A string indicating in which kinds of environments this stylesheet should be used. Possible values include screen (the default), tty , tv , projection , handheld , print , braille , aural , and all .

charset

The character encoding of the stylesheet; for example, ISO-8859-1 , UTF-8 , or SJIS .

title

A name for the stylesheet.

For example, the following xml-stylesheet processing instructions point at two different XSLT stylesheets, one intended for print and found at the relative URL docbook-xsl-1.50.0/fo/docbook.xsl, and the other intended for on-screen display and found at docbook-xsl-1.50.0/html/docbook.xsl. Each is the primary stylesheet for its media.

 <?xml-stylesheet href="docbook-xsl-1.50.0/fo/docbook.xsl"                   type="application/xml"                  media="print"                  title="XSL-FO"                  encoding="UTF-8"                  alternate="no"?> <?xml-stylesheet href="docbook-xsl-1.50.0/html/docbook.xsl"                  type="application/xml"                  media="screen"                  title="HTML"                  encoding="UTF-8"                  alternate="no"?> 

The TransformerFactory class has a getAssociatedStylesheet() method that loads the stylesheet indicated by such a processing instruction:

 public abstract Source  getAssociatedStylesheet  (Source  xmlDocument,  String  media,  String  title,  String  charset  )  throws TransformerConfigurationException 

This method reads the XML document indicated by the first argument, and looks in its prolog for the stylesheet that matches the criteria given in the other three arguments. If any of these are null, it ignores that criterion. The method then loads the stylesheet matching the criteria into a JAXP Source object and returns it. You can use the TransformerFactory.newTransformer() object to convert this Source into a Transformer object. For example, the following code fragment attempts to transform the document read from the InputStream in according to an xml-stylesheet processing instruction for print media found in that document's prolog. The title and encoding of the stylesheet are not considered , and thus are set to null.

*EXCERPTED RECORDS:*
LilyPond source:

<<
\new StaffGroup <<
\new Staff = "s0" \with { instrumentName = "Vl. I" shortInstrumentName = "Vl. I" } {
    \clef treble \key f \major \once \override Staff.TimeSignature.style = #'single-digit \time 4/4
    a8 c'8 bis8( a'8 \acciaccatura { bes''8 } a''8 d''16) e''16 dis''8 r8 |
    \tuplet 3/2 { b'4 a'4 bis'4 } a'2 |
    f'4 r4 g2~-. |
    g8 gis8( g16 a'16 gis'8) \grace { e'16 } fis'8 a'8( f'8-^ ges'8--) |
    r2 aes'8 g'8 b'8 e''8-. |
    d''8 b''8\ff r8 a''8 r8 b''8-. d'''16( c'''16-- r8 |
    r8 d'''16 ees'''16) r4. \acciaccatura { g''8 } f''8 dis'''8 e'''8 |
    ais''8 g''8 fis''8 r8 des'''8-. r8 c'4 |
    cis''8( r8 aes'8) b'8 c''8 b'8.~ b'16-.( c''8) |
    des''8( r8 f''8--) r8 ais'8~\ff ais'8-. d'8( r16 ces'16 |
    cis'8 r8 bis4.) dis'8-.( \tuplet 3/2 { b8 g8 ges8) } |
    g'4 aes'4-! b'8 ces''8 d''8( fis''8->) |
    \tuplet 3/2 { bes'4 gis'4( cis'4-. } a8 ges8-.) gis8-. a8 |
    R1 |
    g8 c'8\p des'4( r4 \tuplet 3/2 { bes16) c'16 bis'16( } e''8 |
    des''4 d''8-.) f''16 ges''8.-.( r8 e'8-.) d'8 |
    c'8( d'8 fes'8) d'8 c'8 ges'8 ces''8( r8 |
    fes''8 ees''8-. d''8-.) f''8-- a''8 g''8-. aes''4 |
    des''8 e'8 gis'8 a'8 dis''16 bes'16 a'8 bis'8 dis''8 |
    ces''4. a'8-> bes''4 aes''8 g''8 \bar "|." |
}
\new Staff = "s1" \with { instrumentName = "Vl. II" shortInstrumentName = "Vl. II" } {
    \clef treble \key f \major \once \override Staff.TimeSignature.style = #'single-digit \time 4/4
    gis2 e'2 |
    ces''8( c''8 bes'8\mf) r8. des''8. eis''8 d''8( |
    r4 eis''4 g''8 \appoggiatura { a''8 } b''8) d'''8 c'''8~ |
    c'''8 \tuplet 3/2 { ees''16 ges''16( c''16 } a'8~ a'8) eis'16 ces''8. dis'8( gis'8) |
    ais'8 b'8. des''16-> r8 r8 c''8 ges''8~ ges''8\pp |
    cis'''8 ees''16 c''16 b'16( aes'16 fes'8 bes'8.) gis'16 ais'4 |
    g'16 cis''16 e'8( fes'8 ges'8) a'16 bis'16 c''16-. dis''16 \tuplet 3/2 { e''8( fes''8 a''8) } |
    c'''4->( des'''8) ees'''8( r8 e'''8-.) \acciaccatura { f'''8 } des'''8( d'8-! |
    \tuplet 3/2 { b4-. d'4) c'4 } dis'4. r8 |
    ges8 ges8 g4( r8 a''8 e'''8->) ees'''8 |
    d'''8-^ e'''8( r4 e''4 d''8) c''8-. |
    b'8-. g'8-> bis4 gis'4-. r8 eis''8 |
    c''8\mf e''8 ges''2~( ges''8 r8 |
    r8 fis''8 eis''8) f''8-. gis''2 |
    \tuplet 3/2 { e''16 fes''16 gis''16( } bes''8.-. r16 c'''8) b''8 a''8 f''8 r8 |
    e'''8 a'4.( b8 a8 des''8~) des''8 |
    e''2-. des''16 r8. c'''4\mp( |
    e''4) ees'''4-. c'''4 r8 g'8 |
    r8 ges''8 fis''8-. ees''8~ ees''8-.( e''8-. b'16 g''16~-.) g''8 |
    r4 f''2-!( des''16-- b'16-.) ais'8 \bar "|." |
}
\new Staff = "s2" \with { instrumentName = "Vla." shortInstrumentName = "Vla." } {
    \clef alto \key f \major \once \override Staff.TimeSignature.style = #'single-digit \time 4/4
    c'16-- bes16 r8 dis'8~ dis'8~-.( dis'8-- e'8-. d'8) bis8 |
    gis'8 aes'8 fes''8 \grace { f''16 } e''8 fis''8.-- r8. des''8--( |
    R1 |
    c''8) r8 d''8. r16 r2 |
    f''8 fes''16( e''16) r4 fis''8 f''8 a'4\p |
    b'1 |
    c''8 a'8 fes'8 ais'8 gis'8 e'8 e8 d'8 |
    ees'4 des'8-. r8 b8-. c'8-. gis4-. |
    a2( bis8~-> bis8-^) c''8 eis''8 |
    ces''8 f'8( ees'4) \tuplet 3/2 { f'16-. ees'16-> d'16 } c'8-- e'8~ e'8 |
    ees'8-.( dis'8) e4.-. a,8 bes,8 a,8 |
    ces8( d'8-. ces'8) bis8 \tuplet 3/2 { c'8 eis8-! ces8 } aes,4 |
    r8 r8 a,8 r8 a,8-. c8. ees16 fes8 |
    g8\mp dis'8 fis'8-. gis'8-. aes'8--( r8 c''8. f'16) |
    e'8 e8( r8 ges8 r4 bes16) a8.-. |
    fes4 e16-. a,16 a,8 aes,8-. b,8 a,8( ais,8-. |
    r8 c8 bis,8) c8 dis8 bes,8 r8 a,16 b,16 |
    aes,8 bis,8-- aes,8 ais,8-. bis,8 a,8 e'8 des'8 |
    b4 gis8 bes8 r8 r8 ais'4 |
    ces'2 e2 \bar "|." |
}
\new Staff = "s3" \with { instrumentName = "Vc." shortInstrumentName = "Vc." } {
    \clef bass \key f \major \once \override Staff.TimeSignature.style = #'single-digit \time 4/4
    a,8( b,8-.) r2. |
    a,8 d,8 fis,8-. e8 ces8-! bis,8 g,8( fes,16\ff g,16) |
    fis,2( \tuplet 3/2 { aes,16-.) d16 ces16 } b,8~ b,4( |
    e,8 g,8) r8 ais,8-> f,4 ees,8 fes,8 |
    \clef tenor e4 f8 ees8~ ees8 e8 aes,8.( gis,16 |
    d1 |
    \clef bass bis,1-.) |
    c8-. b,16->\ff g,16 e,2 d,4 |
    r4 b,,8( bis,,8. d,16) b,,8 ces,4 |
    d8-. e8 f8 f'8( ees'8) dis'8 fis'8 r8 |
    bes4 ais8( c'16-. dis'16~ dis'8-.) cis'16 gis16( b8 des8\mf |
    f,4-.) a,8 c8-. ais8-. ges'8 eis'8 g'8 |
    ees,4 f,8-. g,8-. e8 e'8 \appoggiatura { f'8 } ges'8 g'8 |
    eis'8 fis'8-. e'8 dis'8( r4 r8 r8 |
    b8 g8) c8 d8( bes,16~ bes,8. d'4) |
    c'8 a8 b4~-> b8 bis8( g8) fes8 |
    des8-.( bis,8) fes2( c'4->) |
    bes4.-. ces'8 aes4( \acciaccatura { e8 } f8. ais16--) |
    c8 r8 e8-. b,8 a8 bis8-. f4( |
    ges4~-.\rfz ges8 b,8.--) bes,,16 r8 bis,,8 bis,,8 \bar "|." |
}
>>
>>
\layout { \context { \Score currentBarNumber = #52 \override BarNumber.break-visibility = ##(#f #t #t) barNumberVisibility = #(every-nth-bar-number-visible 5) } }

*WRITTEN PROBLEM:*
Return, word for word, the portion of the excerpt on stylesheet processing instructions above, starting at "A name for the" and ending at "for its media.".

*FINISHED TASK:*
A name for the stylesheet.

For example, the following xml-stylesheet processing instructions point at two different XSLT stylesheets, one intended for print and found at the relative URL docbook-xsl-1.50.0/fo/docbook.xsl, and the other intended for on-screen display and found at docbook-xsl-1.50.0/html/docbook.xsl. Each is the primary stylesheet for its media.